D'après la jurisprudence de la Cour européenne des droits de l'homme, l'impartialité doit s'apprécier selon une démarche subjective, essayant de déterminer la conviction et le comportement personnels de tel juge en telle occasion, et aussi selon une démarche objective amenant à s'assurer qu'il offrait des garanties suffisantes pour exclure à cet égard tout doute légitime (cf. arrêts de la CourEDH dans les causes D.N. c. Suisse du 29 mars 2001, § 46, Tierce et autres c. Saint-Marin du 25 juillet 2000, § 75, et Ciraklar c. Turquie du 29 octobre 1998, § 38). S'agissant de la démarche subjective, l'impartialité personnelle d'un magistrat se présume jusqu'à preuve du contraire (arrêt de la Cour EDH dans la cause Castillo Algar c. Espagne du 28 octobre 1998, § 44). Quant à l'appréciation objective, elle consiste à se demander si, indépendamment de la conduite personnelle du juge, certains faits vérifiables autorisent à suspecter l'impartialité de ce dernier. En la matière, même les apparences peuvent revêtir de l'importance. Il y va de la confiance que les tribunaux d'une société démocratique se doivent d'inspirer aux justiciables et notamment aux prévenus.

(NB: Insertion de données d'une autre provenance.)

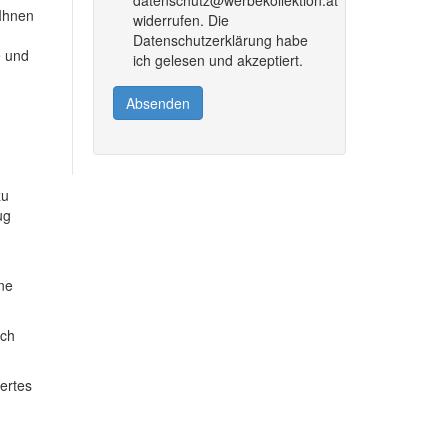
 Ihnen
widerrufen. Die
Datenschutzerklärung habe
e und
ich gelesen und akzeptiert.
Absenden
zu
ug
ine
ich
dertes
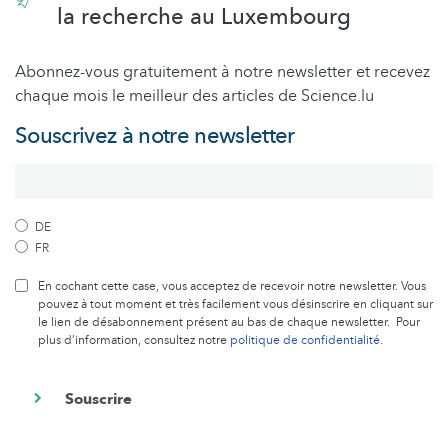
la recherche au Luxembourg
Abonnez-vous gratuitement à notre newsletter et recevez
chaque mois le meilleur des articles de Science.lu
Souscrivez à notre newsletter
DE
FR
En cochant cette case, vous acceptez de recevoir notre newsletter. Vous
pouvez à tout moment et très facilement vous désinscrire en cliquant sur
le lien de désabonnement présent au bas de chaque newsletter. Pour
plus d’information, consultez notre
politique de confidentialité
.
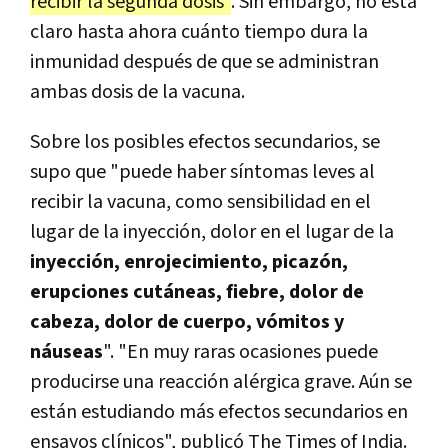
recibir la segunda dosis"
. Sin embargo, no está
claro hasta ahora cuánto tiempo dura la
inmunidad después de que se administran
ambas dosis de la vacuna.
Sobre los posibles efectos secundarios, se
supo que "puede haber síntomas leves al
recibir la vacuna, como sensibilidad en el
lugar de la inyección, dolor en el lugar de la
inyección, enrojecimiento, picazón,
erupciones cutáneas, fiebre, dolor de
cabeza, dolor de cuerpo, vómitos y
náuseas
". "En muy raras ocasiones puede
producirse una reacción alérgica grave. Aún se
están estudiando más efectos secundarios en
ensayos clínicos", publicó The Times of India.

Doit donc se récuser tout juge dont on peut légitimement craindre un manque d'impartialité. Pour se prononcer sur l'existence, dans une affaire donnée, d'une raison légitime de redouter la partialité d'un juge, l'optique du justiciable entre en ligne de compte, mais ne joue pas un rôle décisif; l'élément déterminant consiste à savoir si les appréhensions de l'intéressé peuvent passer pour objectivement justifiées (arrêts de la CourEDH dans les causes Castillo Algar c. Espagne du 28 octobre 1998, § 45; Incal c. Turquie du 9 juin 1998, § 71 et Ferrantelli et Santangelo c. Italie du 7 août 1996, § 58).

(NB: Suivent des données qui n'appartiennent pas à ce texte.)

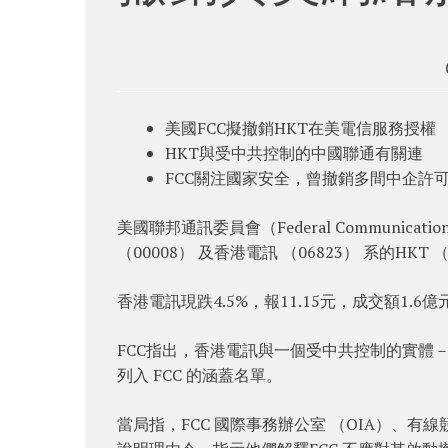
美國FCC擬撤銷HKT在美電信服務授權
HKT與受中共控制的中國聯通有關連
FCC關注國家安全，曾撤銷多間中企許
美國聯邦通訊委員會（Federal Communica
（00008） 及香港電訊 （06823） 系的HKT （
香港電訊現跌4.5%，報11.15元，成交額1.6億
FCC指出，香港電訊與一個受中共控制的實體－Chi
列入 FCC 的涵蓋名單。
當局指，FCC 國際事務辦公室 （OIA）、有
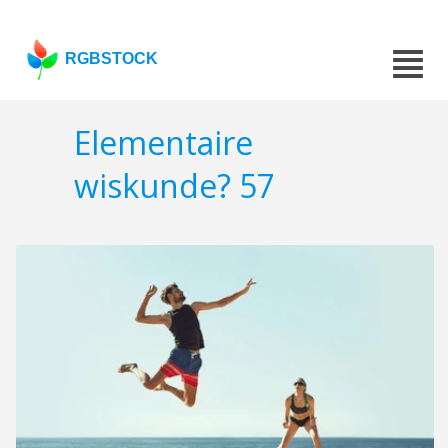
RGBSTOCK
Elementaire
wiskunde? 57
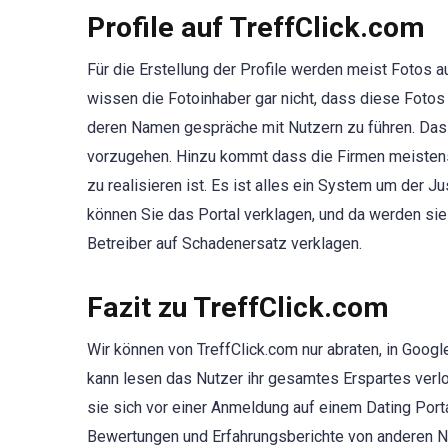
Profile auf TreffClick.com
Für die Erstellung der Profile werden meist Fotos 
wissen die Fotoinhaber gar nicht, dass diese Fotos 
deren Namen gespräche mit Nutzern zu führen. Das ist
vorzugehen. Hinzu kommt dass die Firmen meistens
zu realisieren ist. Es ist alles ein System um der 
können Sie das Portal verklagen, und da werden si
Betreiber auf Schadenersatz verklagen.
Fazit zu TreffClick.com
Wir können von TreffClick.com nur abraten, in Goog
kann lesen das Nutzer ihr gesamtes Erspartes verlo
sie sich vor einer Anmeldung auf einem Dating Port
Bewertungen und Erfahrungsberichte von anderen N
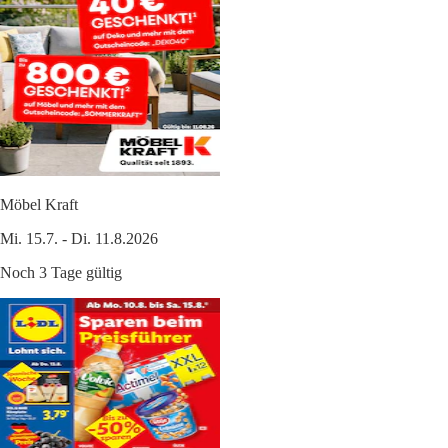
Möbel Kraft
Mi. 15.7. - Di. 11.8.2026
Noch 3 Tage gültig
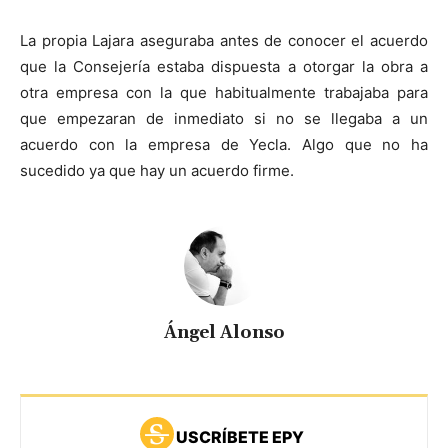
La propia Lajara aseguraba antes de conocer el acuerdo
que la Consejería estaba dispuesta a otorgar la obra a
otra empresa con la que habitualmente trabajaba para
que empezaran de inmediato si no se llegaba a un
acuerdo con la empresa de Yecla. Algo que no ha
sucedido ya que hay un acuerdo firme.
Ángel Alonso
USCRÍBETE EPY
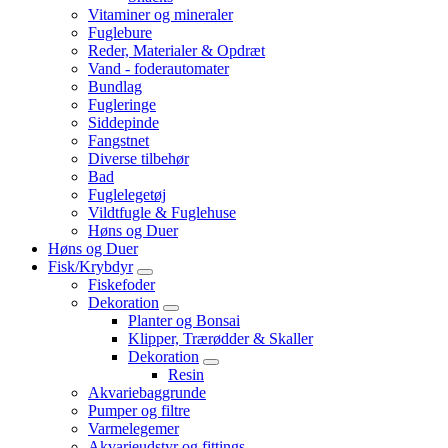
Vitaminer og mineraler
Fuglebure
Reder, Materialer & Opdræt
Vand - foderautomater
Bundlag
Fugleringe
Siddepinde
Fangstnet
Diverse tilbehør
Bad
Fuglelegetøj
Vildtfugle & Fuglehuse
Høns og Duer
Høns og Duer
Fisk/Krybdyr
Fiskefoder
Dekoration
Planter og Bonsai
Klipper, Trærødder & Skaller
Dekoration
Resin
Akvariebaggrunde
Pumper og filtre
Varmelegemer
Akvarieudstyr og fittings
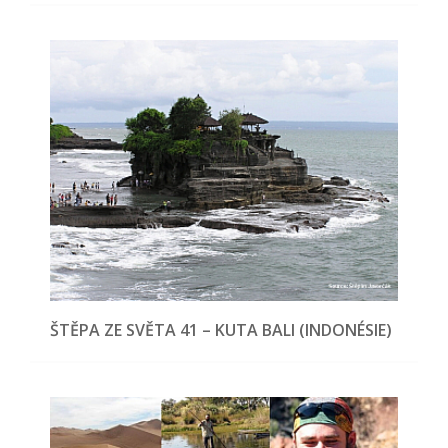
ŠTĚPA ZE SVĚTA 41 – KUTA BALI (INDONÉSIE)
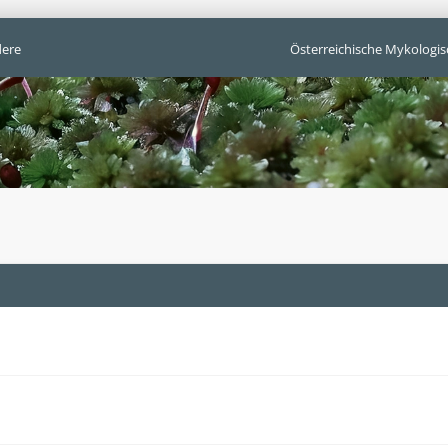
ere
Österreichische Mykologis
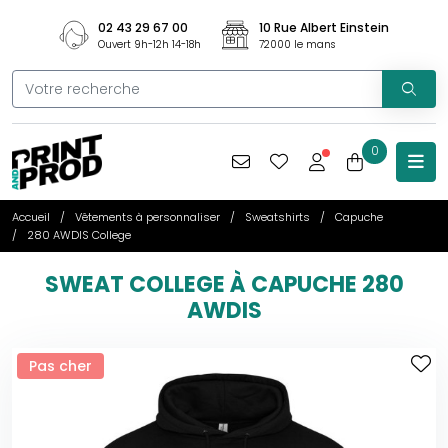
02 43 29 67 00
10 Rue Albert Einstein
Ouvert 9h-12h 14-18h
72000 le mans
0
Accueil
Vêtements à personnaliser
Sweatshirts
Capuche
280 AWDIS College
SWEAT COLLEGE À CAPUCHE 280
AWDIS
Pas cher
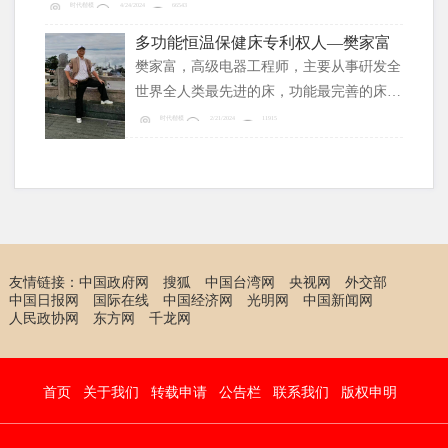
首批执业药师。 1965年山西大学生物系毕
时代楷模
4/24/2024
66543
业，分配到太原制药厂从事化验室工作。在
多功能恒温保健床专利权人—樊家富
日复一日的重复检验的同时，发现了物质中
樊家富，高级电器工程师，主要从事硏发全
水分测定方法是学术空白。
世界全人类最先进的床，功能最完善的床，
占领全人类全世界床业市场。
时代楷模
2/21/2024
11915
友情链接：
中国政府网
搜狐
中国台湾网
央视网
外交部
中国日报网
国际在线
中国经济网
光明网
中国新闻网
人民政协网
东方网
千龙网
首页
关于我们
转载申请
公告栏
联系我们
版权申明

5.2. Ainsi, pour qu’une cause de récusation soit admise, il faut qu’une cause spécifique soit réalisée ou qu’une raison légitime permette de craindre un manque d’impartialité.

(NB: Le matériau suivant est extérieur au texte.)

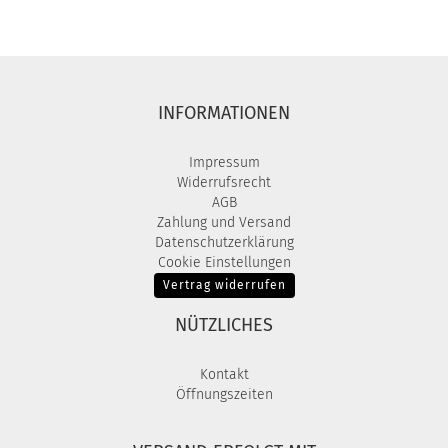
INFORMATIONEN
Impressum
Widerrufsrecht
AGB
Zahlung und Versand
Datenschutzerklärung
Cookie Einstellungen
Vertrag widerrufen
NÜTZLICHES
Kontakt
Öffnungszeiten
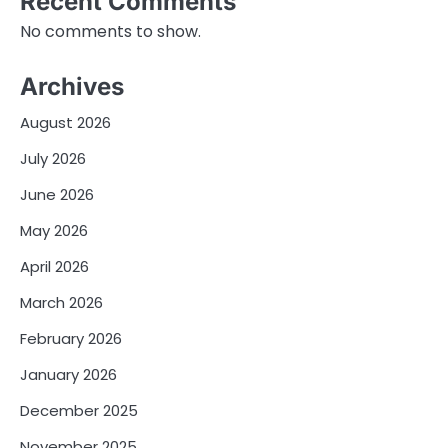
Recent Comments
No comments to show.
Archives
August 2026
July 2026
June 2026
May 2026
April 2026
March 2026
February 2026
January 2026
December 2025
November 2025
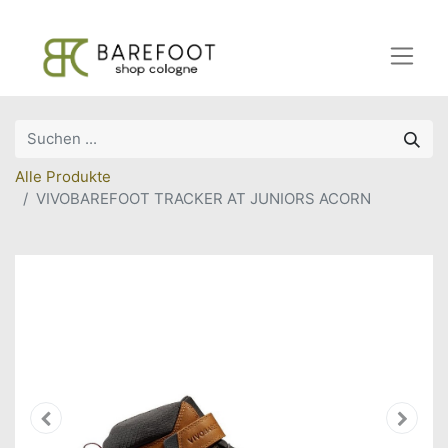
Alle Produkte
VIVOBAREFOOT TRACKER AT JUNIORS ACORN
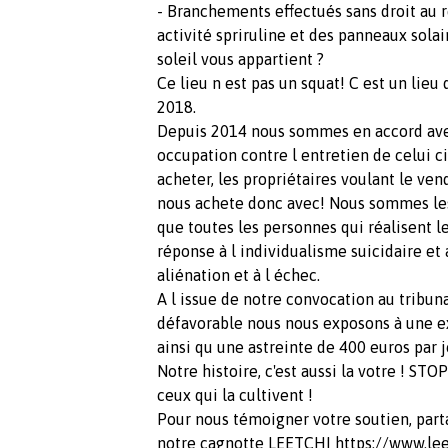
- Branchements effectués sans droit au ré
activité spriruline et des panneaux solai
soleil vous appartient ?
Ce lieu n est pas un squat! C est un lieu 
2018.
Depuis 2014 nous sommes en accord avec
occupation contre l entretien de celui ci
acheter, les propriétaires voulant le vend
nous achete donc avec! Nous sommes les
que toutes les personnes qui réalisent 
réponse à l individualisme suicidaire e
aliénation et à l échec.
A l issue de notre convocation au tribun
défavorable nous nous exposons à une ex
ainsi qu une astreinte de 400 euros par 
Notre histoire, c'est aussi la votre ! STOP
ceux qui la cultivent !
Pour nous témoigner votre soutien, par
notre cagnotte LEETCHI https://www.le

En l’espèce, les écritures de l’appelant, qui reprennent systématiquement des griefs épars, s’inscrivent dans un contexte général de critique du fonctionnement de la juridiction des prud’hommes prise dans son ensemble, voire se contentent de contester le mode d’élection ou le maintien en fonction des juges prud’hommes. Or, précisément, de tels arguments ne relèvent nullement de la spécificité de la récusation et il n’appartient pas à l’autorité saisie de les apprécier dans le cadre qui est le sien.
Ainsi, la demande générale de récusation de l’appelant n’est fondée sur aucune des causes prévues par la loi, pas plus qu’elle ne repose sur la violation de principes attachés à cette institution; elle doit dès lors être écartée.
La Cour d’appel des prud’hommes, Groupe 5
A la forme :
Reçoit l’appel interjeté par T_______ contre la décision du collège des présidents de groupe rendue le 24 mars 2003 dans la cause n° C/15452/2001-5.
Au fond :
Confirme cette décision.
Déboute les parties de toute autre conclusion.